Pfizer Inc.’s COVID-19 vaccine caused mostly mild side effects in children ages 5 to 11, according to data from the Centers for Disease Control and Prevention (CDC).
Results of a survey involving 30,000 children who received two doses each show that adverse reactions were similar to those seen in clinical trials, reported CDC. The telephone survey, called v-safe, revealed that the most frequent reactions were pain at the injection site, fatigue and headache.
Another database of CDC, called the Vaccine Adverse Reaction Notification System (VAERS, for its acronym in English), revealed that, of the 8 million doses administered, there were 11 verified reports of myocarditis, an inflammation of the heart muscle that has been observed in adolescents and young adults, especially in men who received a higher dose of the vaccine. Seven of the 11 recovered and four were improving, according to CDC.
Data is based on reports from parents, physicians, and vaccine manufacturers.
Almost 98% of the 4,249 adverse events recorded were not serious, including 975 product preparation problems and 675 when the wrong dose was administered.
Of the 100 serious adverse events recorded in VAERS, 29 reported fever, 21 suffered vomiting, and 15 had elevated troponin levels.

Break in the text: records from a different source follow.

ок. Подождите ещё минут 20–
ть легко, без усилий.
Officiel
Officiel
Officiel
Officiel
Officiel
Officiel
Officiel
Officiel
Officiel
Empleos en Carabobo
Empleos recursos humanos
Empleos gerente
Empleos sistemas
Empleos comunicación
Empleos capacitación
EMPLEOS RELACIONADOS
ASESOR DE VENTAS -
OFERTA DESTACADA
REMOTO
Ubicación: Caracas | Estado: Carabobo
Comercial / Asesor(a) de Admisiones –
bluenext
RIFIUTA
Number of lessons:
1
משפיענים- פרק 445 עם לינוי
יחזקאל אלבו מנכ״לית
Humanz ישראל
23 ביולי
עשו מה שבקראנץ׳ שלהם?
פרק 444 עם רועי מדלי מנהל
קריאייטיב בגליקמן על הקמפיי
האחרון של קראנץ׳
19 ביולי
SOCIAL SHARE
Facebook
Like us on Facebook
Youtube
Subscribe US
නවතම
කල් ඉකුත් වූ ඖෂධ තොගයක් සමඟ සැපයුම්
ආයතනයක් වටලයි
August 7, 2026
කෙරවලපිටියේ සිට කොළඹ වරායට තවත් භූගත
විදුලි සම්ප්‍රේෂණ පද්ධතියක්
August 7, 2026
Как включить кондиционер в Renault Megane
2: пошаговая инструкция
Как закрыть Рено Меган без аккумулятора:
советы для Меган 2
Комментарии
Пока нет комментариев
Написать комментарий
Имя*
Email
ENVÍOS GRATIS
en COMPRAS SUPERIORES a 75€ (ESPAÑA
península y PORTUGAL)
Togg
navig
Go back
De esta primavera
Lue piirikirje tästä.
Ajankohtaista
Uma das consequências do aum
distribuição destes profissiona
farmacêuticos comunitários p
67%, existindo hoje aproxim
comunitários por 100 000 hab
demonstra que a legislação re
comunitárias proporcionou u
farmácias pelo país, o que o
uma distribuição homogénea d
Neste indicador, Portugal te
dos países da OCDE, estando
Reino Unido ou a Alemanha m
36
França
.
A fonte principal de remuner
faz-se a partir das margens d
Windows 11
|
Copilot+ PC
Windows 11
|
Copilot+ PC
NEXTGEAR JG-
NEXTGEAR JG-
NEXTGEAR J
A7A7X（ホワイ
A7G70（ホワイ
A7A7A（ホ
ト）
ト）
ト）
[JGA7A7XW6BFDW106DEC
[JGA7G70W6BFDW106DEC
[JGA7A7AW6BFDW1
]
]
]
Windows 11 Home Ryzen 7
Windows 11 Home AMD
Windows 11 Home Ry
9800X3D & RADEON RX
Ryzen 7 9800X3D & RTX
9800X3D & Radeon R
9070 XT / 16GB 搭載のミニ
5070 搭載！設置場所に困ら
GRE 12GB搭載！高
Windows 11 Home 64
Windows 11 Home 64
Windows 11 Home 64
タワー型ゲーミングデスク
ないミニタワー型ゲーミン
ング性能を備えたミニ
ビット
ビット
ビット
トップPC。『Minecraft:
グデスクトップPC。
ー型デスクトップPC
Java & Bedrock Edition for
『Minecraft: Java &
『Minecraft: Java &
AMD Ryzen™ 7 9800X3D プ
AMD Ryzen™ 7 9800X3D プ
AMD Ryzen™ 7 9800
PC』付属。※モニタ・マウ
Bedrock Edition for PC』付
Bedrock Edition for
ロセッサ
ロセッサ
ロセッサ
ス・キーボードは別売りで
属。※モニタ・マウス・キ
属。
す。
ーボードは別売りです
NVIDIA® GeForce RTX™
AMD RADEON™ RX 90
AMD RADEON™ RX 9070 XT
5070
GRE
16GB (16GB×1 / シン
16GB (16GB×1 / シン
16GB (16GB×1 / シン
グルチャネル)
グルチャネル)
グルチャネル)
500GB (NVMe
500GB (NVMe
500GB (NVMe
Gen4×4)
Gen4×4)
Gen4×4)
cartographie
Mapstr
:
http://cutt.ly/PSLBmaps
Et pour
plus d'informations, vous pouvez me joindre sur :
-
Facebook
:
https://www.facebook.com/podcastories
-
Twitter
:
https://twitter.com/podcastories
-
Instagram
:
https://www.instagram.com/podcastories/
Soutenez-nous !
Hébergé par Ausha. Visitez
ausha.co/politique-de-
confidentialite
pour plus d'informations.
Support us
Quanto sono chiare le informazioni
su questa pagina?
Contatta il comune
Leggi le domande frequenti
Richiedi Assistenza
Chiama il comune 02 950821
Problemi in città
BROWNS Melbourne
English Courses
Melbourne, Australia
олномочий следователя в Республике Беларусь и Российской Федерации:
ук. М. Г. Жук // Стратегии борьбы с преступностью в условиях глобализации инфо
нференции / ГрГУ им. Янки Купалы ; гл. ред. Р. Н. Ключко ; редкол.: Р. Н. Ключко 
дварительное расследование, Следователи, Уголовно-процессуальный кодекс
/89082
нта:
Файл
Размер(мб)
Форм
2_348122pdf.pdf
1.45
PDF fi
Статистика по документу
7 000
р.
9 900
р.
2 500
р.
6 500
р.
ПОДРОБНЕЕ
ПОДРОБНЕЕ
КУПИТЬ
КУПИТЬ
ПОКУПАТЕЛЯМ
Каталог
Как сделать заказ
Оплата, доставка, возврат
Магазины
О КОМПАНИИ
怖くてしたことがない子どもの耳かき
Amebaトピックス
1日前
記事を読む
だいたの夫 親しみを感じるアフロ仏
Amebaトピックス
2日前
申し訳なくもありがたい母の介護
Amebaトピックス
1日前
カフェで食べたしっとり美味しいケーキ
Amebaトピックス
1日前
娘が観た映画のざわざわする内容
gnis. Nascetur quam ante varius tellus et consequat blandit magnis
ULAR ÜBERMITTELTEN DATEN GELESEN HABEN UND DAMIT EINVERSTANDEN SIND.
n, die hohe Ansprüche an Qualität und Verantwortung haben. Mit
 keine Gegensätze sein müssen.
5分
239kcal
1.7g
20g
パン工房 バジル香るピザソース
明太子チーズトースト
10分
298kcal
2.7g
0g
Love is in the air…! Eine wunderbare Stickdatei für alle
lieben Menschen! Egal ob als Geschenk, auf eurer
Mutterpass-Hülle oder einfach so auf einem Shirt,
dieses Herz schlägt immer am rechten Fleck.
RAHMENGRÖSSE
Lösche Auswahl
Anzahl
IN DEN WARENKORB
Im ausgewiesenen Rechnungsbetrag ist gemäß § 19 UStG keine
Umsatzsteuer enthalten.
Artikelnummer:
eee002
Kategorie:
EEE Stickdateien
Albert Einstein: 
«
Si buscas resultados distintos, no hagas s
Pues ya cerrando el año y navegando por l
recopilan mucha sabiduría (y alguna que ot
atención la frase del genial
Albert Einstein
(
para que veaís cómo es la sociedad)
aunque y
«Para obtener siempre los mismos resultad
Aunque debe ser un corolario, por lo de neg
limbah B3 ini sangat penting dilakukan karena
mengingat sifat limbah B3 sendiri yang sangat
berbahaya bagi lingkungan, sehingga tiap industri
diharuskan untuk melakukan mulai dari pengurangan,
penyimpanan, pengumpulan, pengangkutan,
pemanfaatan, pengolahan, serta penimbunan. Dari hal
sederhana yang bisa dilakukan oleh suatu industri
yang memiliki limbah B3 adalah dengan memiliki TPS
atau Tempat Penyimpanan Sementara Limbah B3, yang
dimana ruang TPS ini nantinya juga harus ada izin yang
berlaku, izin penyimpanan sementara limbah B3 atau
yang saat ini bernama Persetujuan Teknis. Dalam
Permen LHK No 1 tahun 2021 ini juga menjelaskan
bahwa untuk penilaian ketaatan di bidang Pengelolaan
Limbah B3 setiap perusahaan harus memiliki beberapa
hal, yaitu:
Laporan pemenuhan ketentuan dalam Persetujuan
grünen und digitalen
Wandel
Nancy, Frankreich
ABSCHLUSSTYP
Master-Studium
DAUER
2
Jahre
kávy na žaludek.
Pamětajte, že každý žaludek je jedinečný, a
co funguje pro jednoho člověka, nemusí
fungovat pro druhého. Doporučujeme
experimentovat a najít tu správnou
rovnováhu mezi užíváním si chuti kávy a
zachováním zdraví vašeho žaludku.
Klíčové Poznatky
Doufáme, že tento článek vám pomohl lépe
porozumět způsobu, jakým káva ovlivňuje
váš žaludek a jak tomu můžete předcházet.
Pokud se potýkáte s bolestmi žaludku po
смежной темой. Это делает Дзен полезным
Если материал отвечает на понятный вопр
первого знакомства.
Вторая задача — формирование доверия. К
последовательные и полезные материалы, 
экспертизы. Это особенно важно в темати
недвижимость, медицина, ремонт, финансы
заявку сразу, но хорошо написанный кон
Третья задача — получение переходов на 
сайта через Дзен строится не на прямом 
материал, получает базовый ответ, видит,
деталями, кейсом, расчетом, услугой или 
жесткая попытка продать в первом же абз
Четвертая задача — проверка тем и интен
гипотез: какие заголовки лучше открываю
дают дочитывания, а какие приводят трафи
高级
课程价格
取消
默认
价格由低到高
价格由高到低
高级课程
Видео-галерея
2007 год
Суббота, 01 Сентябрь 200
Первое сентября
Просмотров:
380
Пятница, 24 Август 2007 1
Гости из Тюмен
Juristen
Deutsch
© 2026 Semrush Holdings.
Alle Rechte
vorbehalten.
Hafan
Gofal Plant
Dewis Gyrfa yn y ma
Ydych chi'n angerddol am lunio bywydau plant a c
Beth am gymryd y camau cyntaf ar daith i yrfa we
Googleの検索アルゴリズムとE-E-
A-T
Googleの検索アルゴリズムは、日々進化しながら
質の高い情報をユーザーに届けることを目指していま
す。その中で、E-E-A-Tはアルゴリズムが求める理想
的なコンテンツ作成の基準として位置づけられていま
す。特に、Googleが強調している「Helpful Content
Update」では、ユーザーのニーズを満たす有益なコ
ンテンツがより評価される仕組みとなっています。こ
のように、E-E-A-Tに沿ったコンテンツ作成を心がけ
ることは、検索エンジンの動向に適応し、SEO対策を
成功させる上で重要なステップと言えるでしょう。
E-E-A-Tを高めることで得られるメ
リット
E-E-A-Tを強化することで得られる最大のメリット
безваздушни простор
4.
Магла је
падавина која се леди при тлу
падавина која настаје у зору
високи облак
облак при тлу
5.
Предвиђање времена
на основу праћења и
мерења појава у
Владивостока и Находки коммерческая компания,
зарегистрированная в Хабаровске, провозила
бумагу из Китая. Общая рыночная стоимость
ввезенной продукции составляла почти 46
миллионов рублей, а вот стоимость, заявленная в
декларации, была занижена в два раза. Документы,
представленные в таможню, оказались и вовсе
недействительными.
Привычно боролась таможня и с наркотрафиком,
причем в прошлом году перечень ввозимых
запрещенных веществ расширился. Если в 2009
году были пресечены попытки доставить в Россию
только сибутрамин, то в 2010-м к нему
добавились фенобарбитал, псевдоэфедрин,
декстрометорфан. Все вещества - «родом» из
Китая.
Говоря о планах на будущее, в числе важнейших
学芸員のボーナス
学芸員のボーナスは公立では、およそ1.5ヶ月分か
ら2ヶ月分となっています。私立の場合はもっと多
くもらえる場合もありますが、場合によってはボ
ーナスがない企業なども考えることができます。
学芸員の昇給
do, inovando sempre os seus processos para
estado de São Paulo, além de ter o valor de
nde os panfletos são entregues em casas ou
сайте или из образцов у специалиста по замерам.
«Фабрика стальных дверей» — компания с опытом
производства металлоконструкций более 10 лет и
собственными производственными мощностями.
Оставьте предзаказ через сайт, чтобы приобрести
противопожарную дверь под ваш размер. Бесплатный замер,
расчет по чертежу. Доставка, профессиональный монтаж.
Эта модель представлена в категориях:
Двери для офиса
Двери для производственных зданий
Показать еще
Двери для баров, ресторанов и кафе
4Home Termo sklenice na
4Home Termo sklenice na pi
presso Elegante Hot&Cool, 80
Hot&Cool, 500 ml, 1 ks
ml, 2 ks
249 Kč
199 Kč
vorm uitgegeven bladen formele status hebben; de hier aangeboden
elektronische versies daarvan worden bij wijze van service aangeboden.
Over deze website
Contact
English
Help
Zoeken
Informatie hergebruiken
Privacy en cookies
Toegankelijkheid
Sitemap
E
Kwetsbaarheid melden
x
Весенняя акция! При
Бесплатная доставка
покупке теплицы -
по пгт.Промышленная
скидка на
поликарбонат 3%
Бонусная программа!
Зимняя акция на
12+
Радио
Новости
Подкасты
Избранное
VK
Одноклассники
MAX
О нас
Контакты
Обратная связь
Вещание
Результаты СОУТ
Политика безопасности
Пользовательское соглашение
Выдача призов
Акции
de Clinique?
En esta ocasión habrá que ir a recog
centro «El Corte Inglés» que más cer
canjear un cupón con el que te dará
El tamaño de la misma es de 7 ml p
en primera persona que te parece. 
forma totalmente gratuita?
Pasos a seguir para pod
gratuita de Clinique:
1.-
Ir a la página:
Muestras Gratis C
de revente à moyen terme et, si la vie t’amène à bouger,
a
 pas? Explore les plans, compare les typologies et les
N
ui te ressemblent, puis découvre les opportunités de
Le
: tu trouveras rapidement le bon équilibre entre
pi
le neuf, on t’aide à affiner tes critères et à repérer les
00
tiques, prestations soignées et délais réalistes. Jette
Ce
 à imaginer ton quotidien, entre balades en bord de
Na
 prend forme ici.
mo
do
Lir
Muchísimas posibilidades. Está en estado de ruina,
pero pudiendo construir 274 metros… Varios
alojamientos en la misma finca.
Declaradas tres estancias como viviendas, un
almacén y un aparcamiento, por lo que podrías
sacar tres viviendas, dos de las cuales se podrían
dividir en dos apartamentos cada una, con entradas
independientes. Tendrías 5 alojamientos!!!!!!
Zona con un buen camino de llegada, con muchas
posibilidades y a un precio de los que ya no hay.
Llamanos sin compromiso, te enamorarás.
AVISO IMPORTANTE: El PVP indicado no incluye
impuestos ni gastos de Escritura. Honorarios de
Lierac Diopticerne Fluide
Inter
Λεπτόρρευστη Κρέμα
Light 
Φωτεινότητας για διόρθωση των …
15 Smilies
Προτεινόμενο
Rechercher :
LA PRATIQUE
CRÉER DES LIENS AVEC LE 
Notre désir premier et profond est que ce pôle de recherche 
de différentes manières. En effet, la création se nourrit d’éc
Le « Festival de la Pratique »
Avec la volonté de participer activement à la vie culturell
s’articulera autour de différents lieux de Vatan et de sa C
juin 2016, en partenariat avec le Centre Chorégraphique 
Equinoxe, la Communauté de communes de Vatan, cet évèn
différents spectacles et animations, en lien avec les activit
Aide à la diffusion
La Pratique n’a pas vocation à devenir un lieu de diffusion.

Troponins are proteins found in heart muscle cells and are typically measured to assess chest pain or other symptoms of myocardial damage, according to the CDC.
Two deaths were reported in children with multiple chronic diseases. The CDC said an initial review did not show a link between the deaths and the vaccine.
The data of the CDC they examined reports sent from November 3 to December 19. The U.S. Food and Drug Administration licensed the vaccine from Pfizer and its partner BioNTech SE for children ages 5 to 11 in late October at a lower dose than that given to older youth and adults.